I take Alice to my white couch and settle in. Carla’s right of course. I am OK, but, like Alice, I’m just trying not to get lost. I keeping thinking about the summer I turned eight. I spent so many days with my forehead pressed against my glass window, bruising myself with my futile wanting. At first I just wanted to look out the window. But then I wanted to go outside. And then I wanted to play with the neighborhood kids, to play with all kids everywhere, to be normal for just an afternoon, a day, a lifetime.
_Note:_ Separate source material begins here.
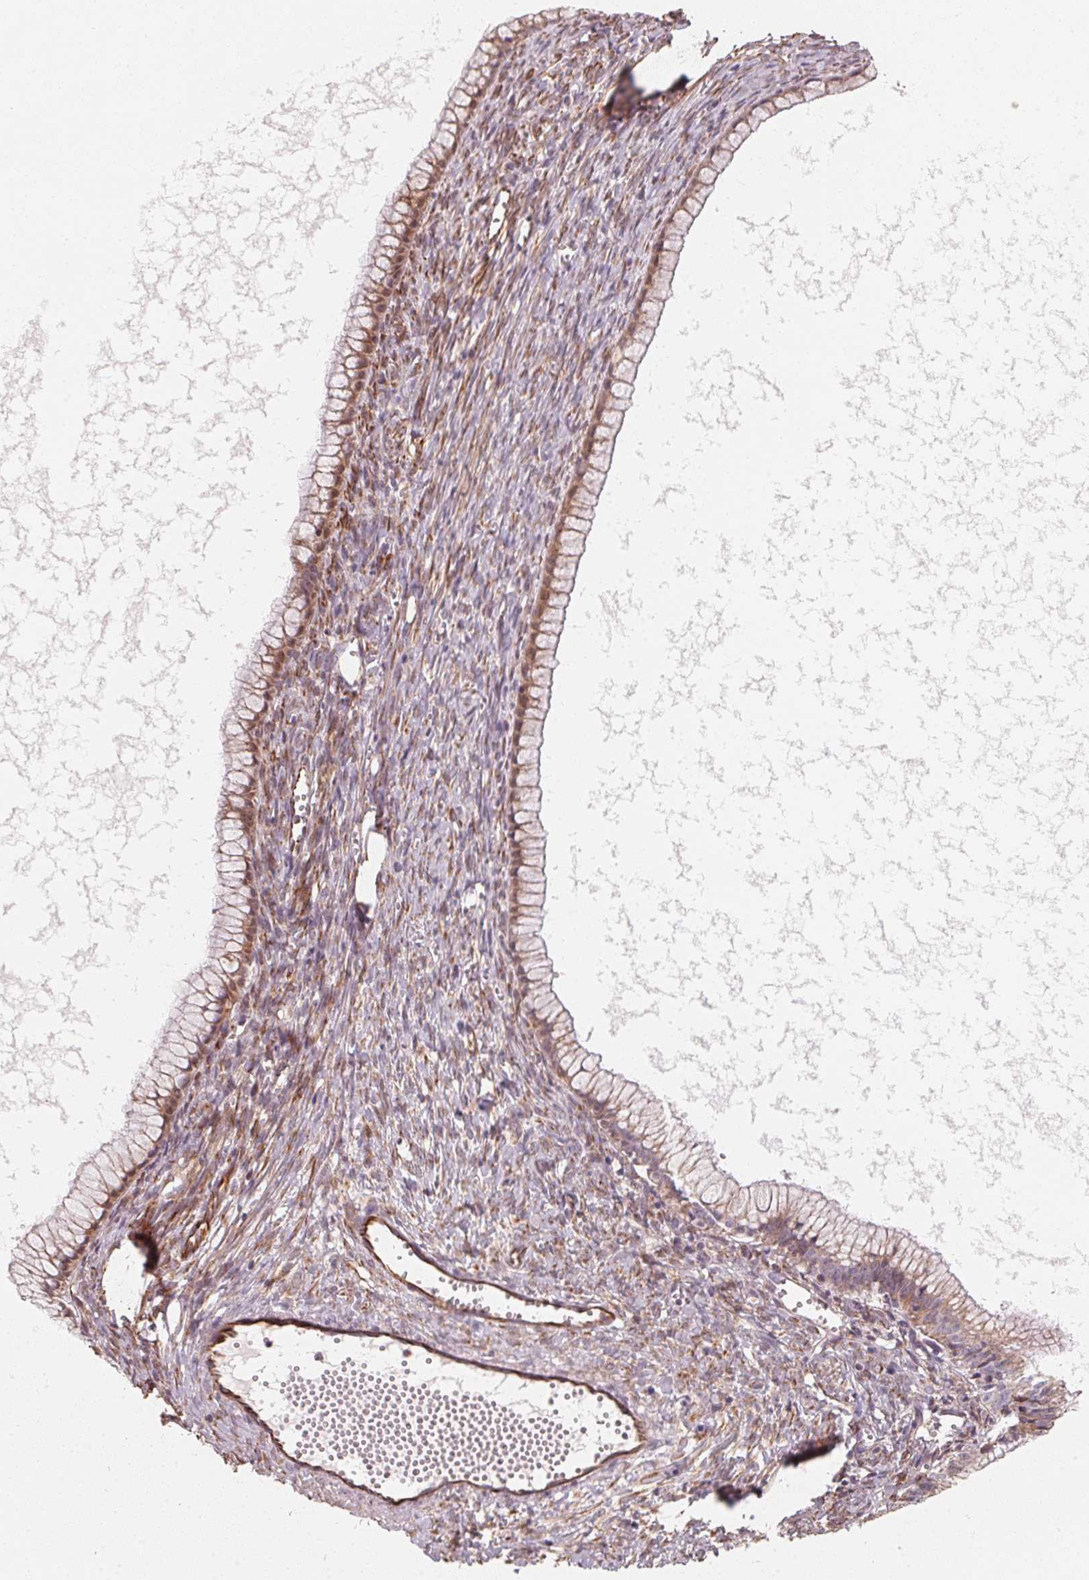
{"staining": {"intensity": "weak", "quantity": ">75%", "location": "cytoplasmic/membranous"}, "tissue": "ovarian cancer", "cell_type": "Tumor cells", "image_type": "cancer", "snomed": [{"axis": "morphology", "description": "Cystadenocarcinoma, mucinous, NOS"}, {"axis": "topography", "description": "Ovary"}], "caption": "The micrograph demonstrates immunohistochemical staining of ovarian cancer. There is weak cytoplasmic/membranous positivity is present in approximately >75% of tumor cells.", "gene": "TSPAN12", "patient": {"sex": "female", "age": 41}}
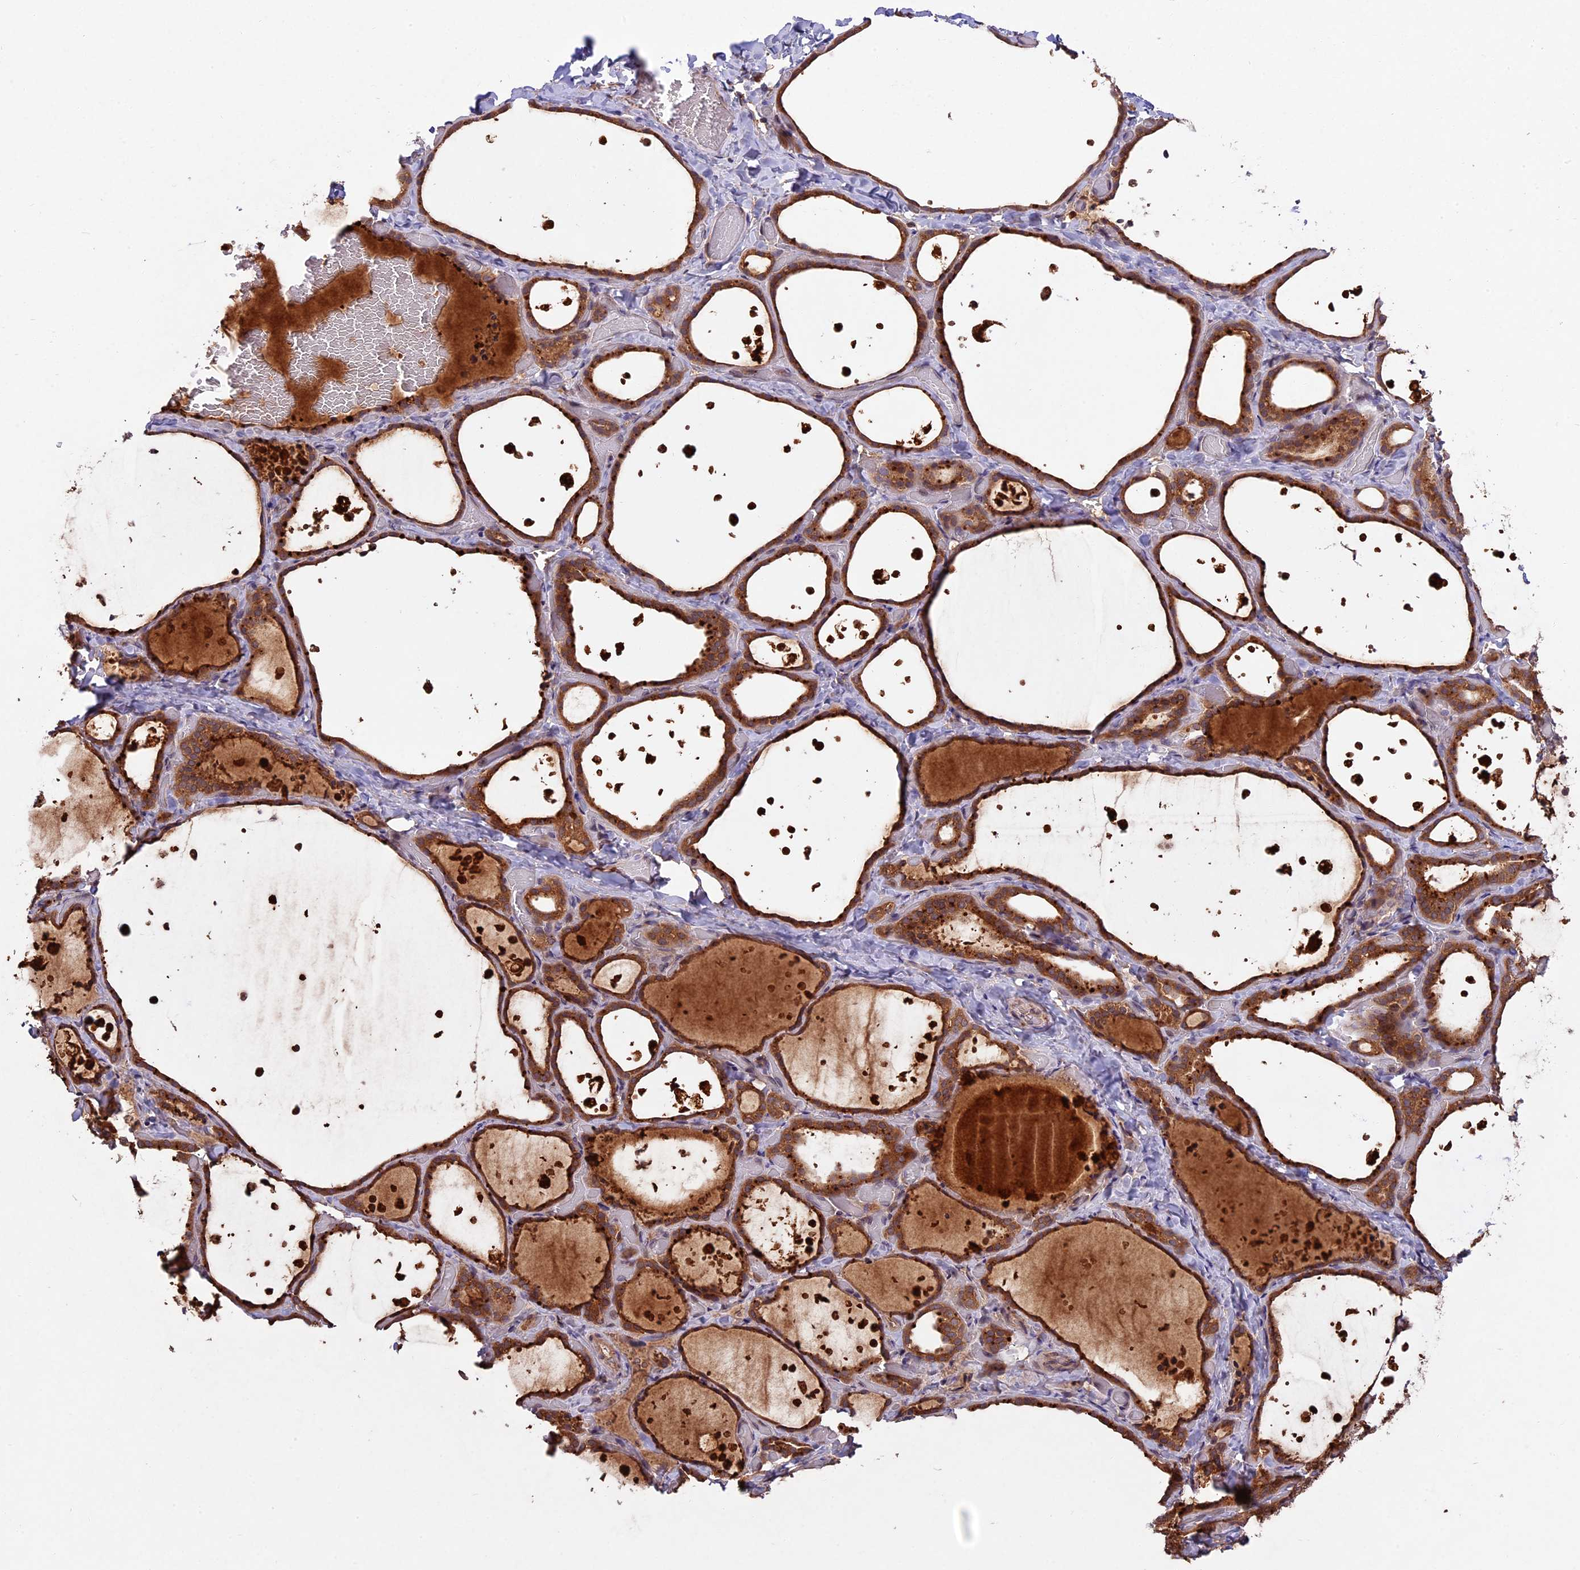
{"staining": {"intensity": "strong", "quantity": ">75%", "location": "cytoplasmic/membranous"}, "tissue": "thyroid gland", "cell_type": "Glandular cells", "image_type": "normal", "snomed": [{"axis": "morphology", "description": "Normal tissue, NOS"}, {"axis": "topography", "description": "Thyroid gland"}], "caption": "Glandular cells exhibit high levels of strong cytoplasmic/membranous staining in about >75% of cells in unremarkable thyroid gland. The staining is performed using DAB (3,3'-diaminobenzidine) brown chromogen to label protein expression. The nuclei are counter-stained blue using hematoxylin.", "gene": "CHAC1", "patient": {"sex": "female", "age": 44}}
So. I don’t check my e-mail. One thing I’m certain of: Wanting just leads to more wanting. There’s no end to desire.

Life is Short™

Spoiler Reviews by Madeline

ALICE’s Adventures in Wonderland by Lewis Carroll

Spoiler alert: Beware the Queen of Hearts. She’ll have your head.

Makes You Stronger

There’s no e-mail from Olly. Not one. I even check my spam folder. This shouldn’t bother me and it doesn’t. It doesn’t bother me a lot. In the interest of thoroughness, I refresh my e-mail three more times in about two seconds. Maybe it’s just hiding somewhere, stuck behind another one.

Carla walks in as I’m about to refresh again.

“I didn’t think you’d be able to unearth that thing,” she says.

“Good morning to you, too,” I say, squinting down at the screen.

She smiles and begins her daily unpacking-of-the-medical-bag ritual. Why she doesn’t leave it here overnight is a mystery.

“Why are you frowning? Another dead cat video?” Her smile is toothy and wide, very Cheshire-catlike. Any minute now her body will disappear, leaving just a grinning floating head in its wake.

“Olly didn’t send me any e-mails.”

I believe nonplussed is the word for her expression.

“All weekend,” I say, by way of illumination.

“I see.” She puts the stethoscope in her ears and the thermometer under my tongue.

“Did you e-mail him?”

“Yesh.” I talk around the thermometer.

“Don’t talk, just nod.”


She rolls her eyes and we wait for the beep.

“Ninety-nine point eight,” I say, handing the thermometer back to her. “I basically told him not to write. Am I being ridiculous?”

She motions for me to turn around so she can listen to my lungs but doesn’t respond.

“How ridiculous?” I prompt. “On a scale of one to ten, one being perfectly rational and reasonable and ten being absurd and certifiable.”

“About an eight,” she says without hesitation.

I’d been expecting her to say twelve, so eight seems like a victory. I tell her so and she laughs at me.

“So you told him not to write to you and then he didn’t write to you. This is what you’re telling me?”

“Well, I didn’t say DON’T WRITE in big, bold letters or anything. I just said I was busy.” I think she’s going to make fun of me, but she doesn’t.